Aujourd'hui, il s'agit d'emboîter le pas d'une économie mondialisée dont CFAO est à son tour comme un symbole : un propriétaire japonais, la maison de commerce Toyota Tsusho Corporation (TTC), un patron français, Richard Bielle, un siège parisien (à Sèvres pour être précis) et des activités dans 53 des 54 pays du « continent noir », grâce à l'apport des actifs africains de TTC (lire ci-dessus). Cette opération, qui pourrait placer CFAO avec près de 5 milliards d'euros de chiffre d'affaires parmi les principaux groupes panafricains, marque aussi l'avènement d'un nouveau modèle de développement en Afrique. Maisons de commerce, fondées essentiellement sur l'importation de biens d'équipement et de consommation, CFAO et TTC deviennent aussi des industriels locaux.

Afro-réalisme

« La crise de croissance que connaît l'Afrique montre bien que son modèle de développement ne peut se fonder sur ses seules ressources en matières premières et sur les importations. Le continent a besoin d'étoffer son tissu industriel et, ensemble, CFAO et TTC participent à l'organisation de cette transition », explique Richard Bielle. Le nouveau CFAO comptera ainsi en juin prochain 15 unités industrielles en Afrique.
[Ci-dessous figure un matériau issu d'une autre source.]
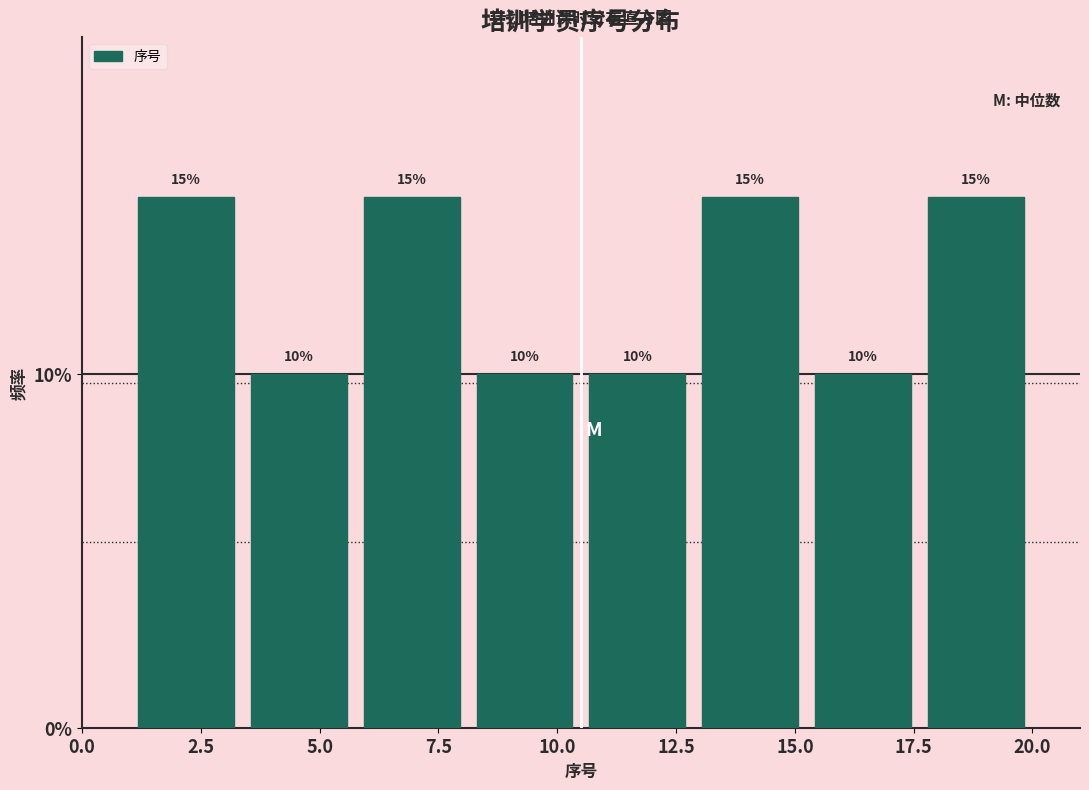

How tall is the bar that spans 17.5 to 20.0 on the x-axis? The bar edges are not printed on the chart, so give them approximately, as read against the axis.

15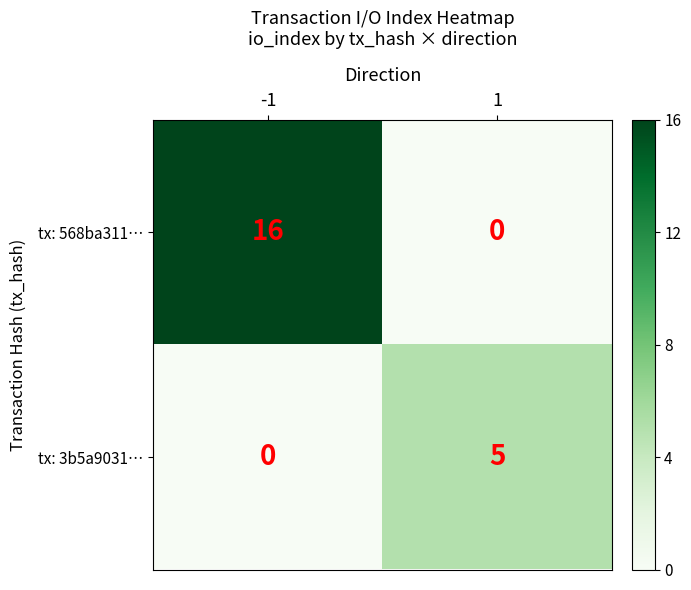

Rank the categories by tx: 568ba311… value from lowest to highest.

1, -1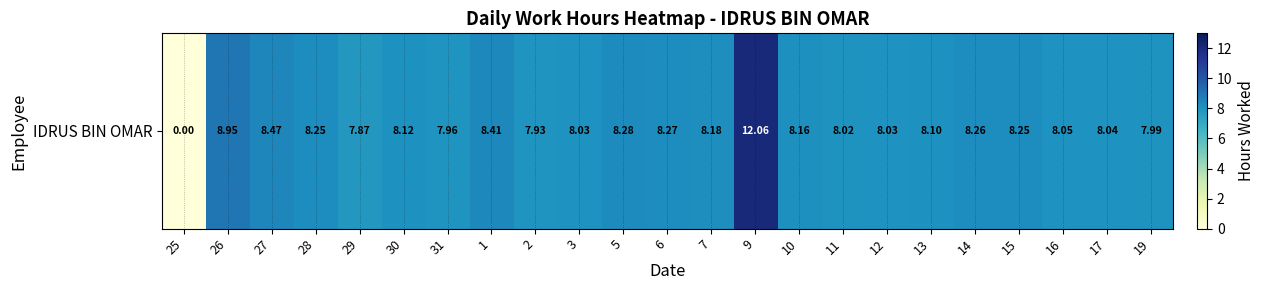

Between 5 and 13, which is larger?

5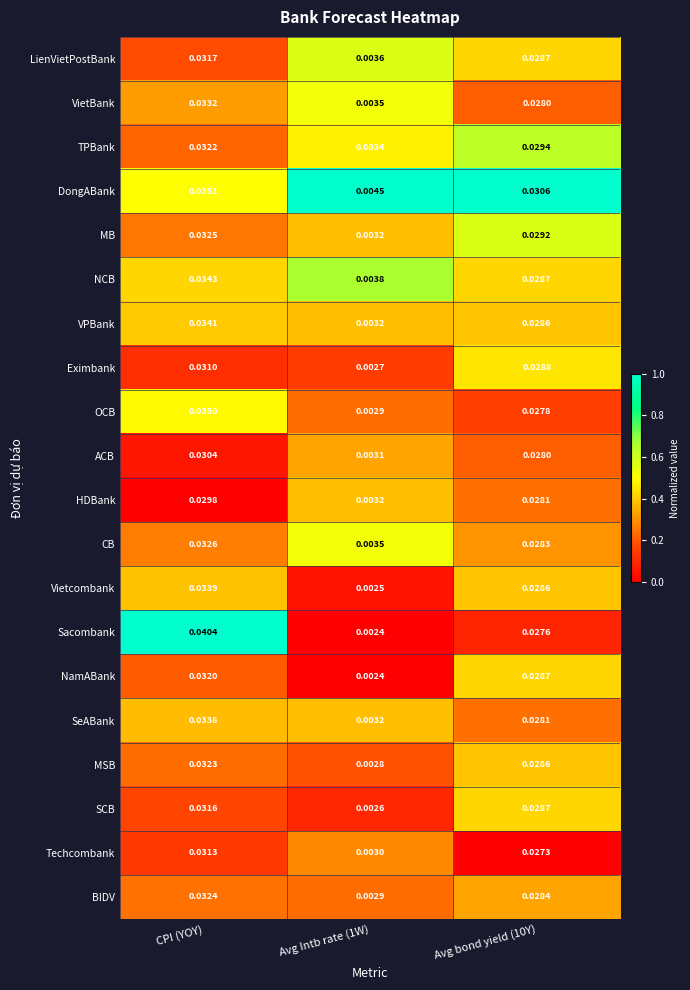

Count the number of data series in this chart.

20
La vision de long terme de sa maison mère et ses capacités financières lui permettront d'engager des projets de développement toujours plus complexes à monter, toujours plus lourds à financer, mais prometteurs de création de valeur. « L'Afrique s'est mise en mouvement, elle ne va pas s'arrêter », prophétise à son tour Richard Bielle, qui, à l'afro-optimisme béat de certains, préfère l'afro-réalisme.